1. Field of the Invention
The present invention relates generally to visual encoding in a computerized processing system, and more particularly in one exemplary aspect to a computer vision apparatus and methods of encoding of visual information for vision prosthetic devices.
2. Description of Related Art
In a vertebrate vision system, the retina is a light sensitive tissue lining the inner surface of the eye. Light falling upon the retina triggers nerve impulses that are sent to visual centers of the brain via fibers of the optic nerve. The optic fibers from the retina to the thalamus represent a visual information bottleneck. The retina, consisting of millions of photoreceptors, is coupled to millions of neurons in the primary visual cortex to process visual information, yet there are only hundreds of thousands of retinal ganglion cells giving rise to the optic fibers that connect retina to the brain.

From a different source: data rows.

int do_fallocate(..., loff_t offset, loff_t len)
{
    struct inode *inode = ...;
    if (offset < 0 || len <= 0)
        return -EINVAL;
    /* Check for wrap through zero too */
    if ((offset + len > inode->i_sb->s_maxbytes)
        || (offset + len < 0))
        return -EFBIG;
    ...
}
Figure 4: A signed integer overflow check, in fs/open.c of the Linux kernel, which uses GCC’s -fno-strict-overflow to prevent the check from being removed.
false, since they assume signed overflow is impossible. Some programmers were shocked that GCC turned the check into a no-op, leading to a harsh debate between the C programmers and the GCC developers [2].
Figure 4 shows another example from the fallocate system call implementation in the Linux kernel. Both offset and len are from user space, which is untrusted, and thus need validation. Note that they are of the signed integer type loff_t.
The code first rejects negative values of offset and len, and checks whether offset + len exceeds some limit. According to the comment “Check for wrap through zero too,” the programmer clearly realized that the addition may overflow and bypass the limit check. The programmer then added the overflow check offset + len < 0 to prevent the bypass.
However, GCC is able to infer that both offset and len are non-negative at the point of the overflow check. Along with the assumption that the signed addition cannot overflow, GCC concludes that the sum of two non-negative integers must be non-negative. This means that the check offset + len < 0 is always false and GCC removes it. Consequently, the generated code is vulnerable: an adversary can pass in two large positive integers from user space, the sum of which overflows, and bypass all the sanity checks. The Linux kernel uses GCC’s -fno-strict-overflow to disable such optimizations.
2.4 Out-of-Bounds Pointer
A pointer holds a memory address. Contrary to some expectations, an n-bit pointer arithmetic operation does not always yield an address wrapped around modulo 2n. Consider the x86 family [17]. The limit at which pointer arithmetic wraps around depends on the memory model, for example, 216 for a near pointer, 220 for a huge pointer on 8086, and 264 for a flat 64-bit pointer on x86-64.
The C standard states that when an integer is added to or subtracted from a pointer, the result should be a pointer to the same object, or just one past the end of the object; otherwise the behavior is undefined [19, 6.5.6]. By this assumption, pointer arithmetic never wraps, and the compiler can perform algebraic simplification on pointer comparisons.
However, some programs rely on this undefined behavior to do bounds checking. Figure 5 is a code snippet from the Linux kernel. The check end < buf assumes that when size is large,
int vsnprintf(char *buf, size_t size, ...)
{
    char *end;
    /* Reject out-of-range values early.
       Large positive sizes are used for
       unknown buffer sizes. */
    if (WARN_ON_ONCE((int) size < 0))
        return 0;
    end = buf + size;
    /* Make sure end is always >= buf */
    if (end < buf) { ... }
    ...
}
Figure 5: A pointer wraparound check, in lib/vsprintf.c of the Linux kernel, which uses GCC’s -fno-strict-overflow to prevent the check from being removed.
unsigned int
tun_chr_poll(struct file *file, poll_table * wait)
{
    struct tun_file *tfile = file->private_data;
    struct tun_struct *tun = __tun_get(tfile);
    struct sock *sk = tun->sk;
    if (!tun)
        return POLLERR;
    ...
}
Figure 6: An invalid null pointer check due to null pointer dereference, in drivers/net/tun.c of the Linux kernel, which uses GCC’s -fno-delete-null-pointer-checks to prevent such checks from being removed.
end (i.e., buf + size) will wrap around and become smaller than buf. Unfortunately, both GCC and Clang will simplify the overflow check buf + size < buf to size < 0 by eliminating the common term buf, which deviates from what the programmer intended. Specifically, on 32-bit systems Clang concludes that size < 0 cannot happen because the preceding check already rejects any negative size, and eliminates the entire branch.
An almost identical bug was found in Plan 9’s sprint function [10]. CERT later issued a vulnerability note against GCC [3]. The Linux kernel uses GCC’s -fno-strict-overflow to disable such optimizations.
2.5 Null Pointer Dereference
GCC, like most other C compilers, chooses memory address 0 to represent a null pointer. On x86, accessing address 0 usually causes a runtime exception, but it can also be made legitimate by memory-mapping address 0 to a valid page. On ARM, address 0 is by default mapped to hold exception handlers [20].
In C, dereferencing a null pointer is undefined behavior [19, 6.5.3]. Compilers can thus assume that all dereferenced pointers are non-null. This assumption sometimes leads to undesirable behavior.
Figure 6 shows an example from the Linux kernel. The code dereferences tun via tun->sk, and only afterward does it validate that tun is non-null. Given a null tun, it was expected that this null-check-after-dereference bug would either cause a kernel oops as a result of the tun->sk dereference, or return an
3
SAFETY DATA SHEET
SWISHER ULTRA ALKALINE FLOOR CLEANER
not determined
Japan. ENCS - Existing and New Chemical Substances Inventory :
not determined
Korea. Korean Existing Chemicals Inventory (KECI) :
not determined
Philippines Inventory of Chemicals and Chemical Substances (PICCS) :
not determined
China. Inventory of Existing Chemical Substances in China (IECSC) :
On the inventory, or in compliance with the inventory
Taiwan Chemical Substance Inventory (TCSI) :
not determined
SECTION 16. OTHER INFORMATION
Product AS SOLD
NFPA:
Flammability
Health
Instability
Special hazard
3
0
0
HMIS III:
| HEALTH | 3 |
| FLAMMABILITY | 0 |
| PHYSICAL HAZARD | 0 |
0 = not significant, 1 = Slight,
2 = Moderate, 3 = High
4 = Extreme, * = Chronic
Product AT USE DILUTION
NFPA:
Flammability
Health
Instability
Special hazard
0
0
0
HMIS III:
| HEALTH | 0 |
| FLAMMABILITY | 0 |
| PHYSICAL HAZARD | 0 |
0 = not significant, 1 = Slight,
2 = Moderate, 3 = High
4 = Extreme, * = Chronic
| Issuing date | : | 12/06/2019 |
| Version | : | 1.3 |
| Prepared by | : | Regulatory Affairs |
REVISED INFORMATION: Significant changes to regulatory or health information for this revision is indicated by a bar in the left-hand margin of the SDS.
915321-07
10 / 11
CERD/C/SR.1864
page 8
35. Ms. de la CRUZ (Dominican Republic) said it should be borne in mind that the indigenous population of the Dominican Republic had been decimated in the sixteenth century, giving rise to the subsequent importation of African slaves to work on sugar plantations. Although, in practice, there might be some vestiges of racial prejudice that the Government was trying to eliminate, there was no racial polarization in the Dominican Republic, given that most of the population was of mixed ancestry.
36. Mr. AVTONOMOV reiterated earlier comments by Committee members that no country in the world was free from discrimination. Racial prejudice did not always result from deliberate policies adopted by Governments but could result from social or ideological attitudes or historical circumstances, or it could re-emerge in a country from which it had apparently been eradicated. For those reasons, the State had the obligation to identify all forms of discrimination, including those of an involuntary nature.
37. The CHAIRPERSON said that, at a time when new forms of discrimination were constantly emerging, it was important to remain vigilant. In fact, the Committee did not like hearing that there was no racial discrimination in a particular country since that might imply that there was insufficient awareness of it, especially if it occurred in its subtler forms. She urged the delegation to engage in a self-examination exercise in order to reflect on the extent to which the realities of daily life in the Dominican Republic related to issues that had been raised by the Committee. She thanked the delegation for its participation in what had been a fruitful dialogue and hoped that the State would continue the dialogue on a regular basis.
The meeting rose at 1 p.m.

When retinal photoreceptors are damaged, a retinal prosthetic device (e.g., a semiconductor chip) is utilized to encode visual information, and transmit it to the retinal ganglion cells (RGC) via stimulating electrodes. In this case, the number of electrodes (typically limited to tens or hundreds per chip) acts as the information bottleneck that limits the transmission bandwidth and hence the resolution of the perceived image. Presently available retinal prosthetic devices use a small number of individual light sensors directly coupled to the RGCs via individual stimulating electrodes. The sensors are typically arranged into a square pattern (e.g., 3×3 pattern in the exemplary retinal prosthetic manufactured by Second Sight Medical Products, Inc.), and are configured to operate independently from one another by generating electrical pulses in the electrodes in response to light stimulation. The electric pulses evoke firings of the RGCs to mimic their natural firing patterns. It is an open question on what is the optimal firing pattern of RGCs to encode visual signals in a retinal prosthetic device.
Existing models used for retinal prosthetic signal encoding utilize rate encoding; the RGCs are stimulated with pulses of currents of various amplitudes or durations (or waveforms) so to make RGCs fire with various firing rates. This is in line with the common neuroscience theory that the frequency of random firing of retinal ganglion cells (and not the precise timing of pulses) is used to transmit the information to the brain (see, e.g., Field, G.; Chichilnisky, E. Information Processing in the Primate Retina: Circuitry and Coding. Annual Review of Neuroscience, 2007, 30(1), 1-30). In another existing approach (see Van Rullen R.; Thorpe, S. Rate Coding versus temporal order coding: What the Retinal ganglion cells tell the visual cortex. Neural computation, 2001, 13, 1255-1283), a coding scheme is suggested where each retinal ganglion cell encodes information into pulse timing (or latency) that is measured with respect to a reference timing signal (e.g., the onset of the image). Here, the RGC with the strongest signal fires first, the RGC with the second strongest signal fires next, and so on. Each RGC fires only once.
In both cases (i.e., rate coding and latency coding), each RGC encodes the photoreceptor signal (or other features of the image) into a single analog value (rate or latency), and RGCs encode their values independently. That is, the message transmitted along one RGC is the same regardless of the activities of the other RGCs.
In a different approach described in e.g., Meister, M. Multineuronal codes in retinal signaling. Proceedings of the National Academy of sciences. 1996, 93, 609-614, Meister, M; Berry M. J. II. The neural code of the retina. Neuron. 1999, 22, 435-450, and Schnitzer, M. J.; Meister, M.; Multineuronal Firing Patterns in the Signal from Eye to Brain. Neuron, 2003, 37, 499-511, encoding and multiplexing of visual information into patterns of synchronous pulses involving multiple cells is performed. The advantage of such neuronal code is higher information transmission capacity, as it allows for multiplexing of various photoreceptor signals into pulsed output of multiple RGCs. For example, 4 photoreceptor signals or features, 1, 2, 3, and 4, can be encoded into 3 RGC synchronous firings 1→(1,0,0), 2→(0,1,0), 3→(0,0,1), and 4→(1,1,0), where 1 represents the corresponding RGC firing, and 0 represents a quiescent state. When photoreceptors 1 and 3 are active, the output is a superposition 1+3→(1,0,1), resulting in multiplexing. However, when too many photoreceptors are active, the output consists of a synchronous barrage of pulses (e.g., (1,1,1)) and the information is lost.
All existing approaches have limited information transmission capacity, at least in part because they (i) do not fully utilize multichannel patterns of pulses to encode visual signals, and (ii) do not fully take advantage of the brain's ability to learn to decode such patterns. Accordingly, there is a salient need for a more efficient and scalable visual encoding solution that utilizes data compression at a retinal level prior to data transmission to the brain, in order to among other things, increase resolution capabilities of the retinal prosthetic devices.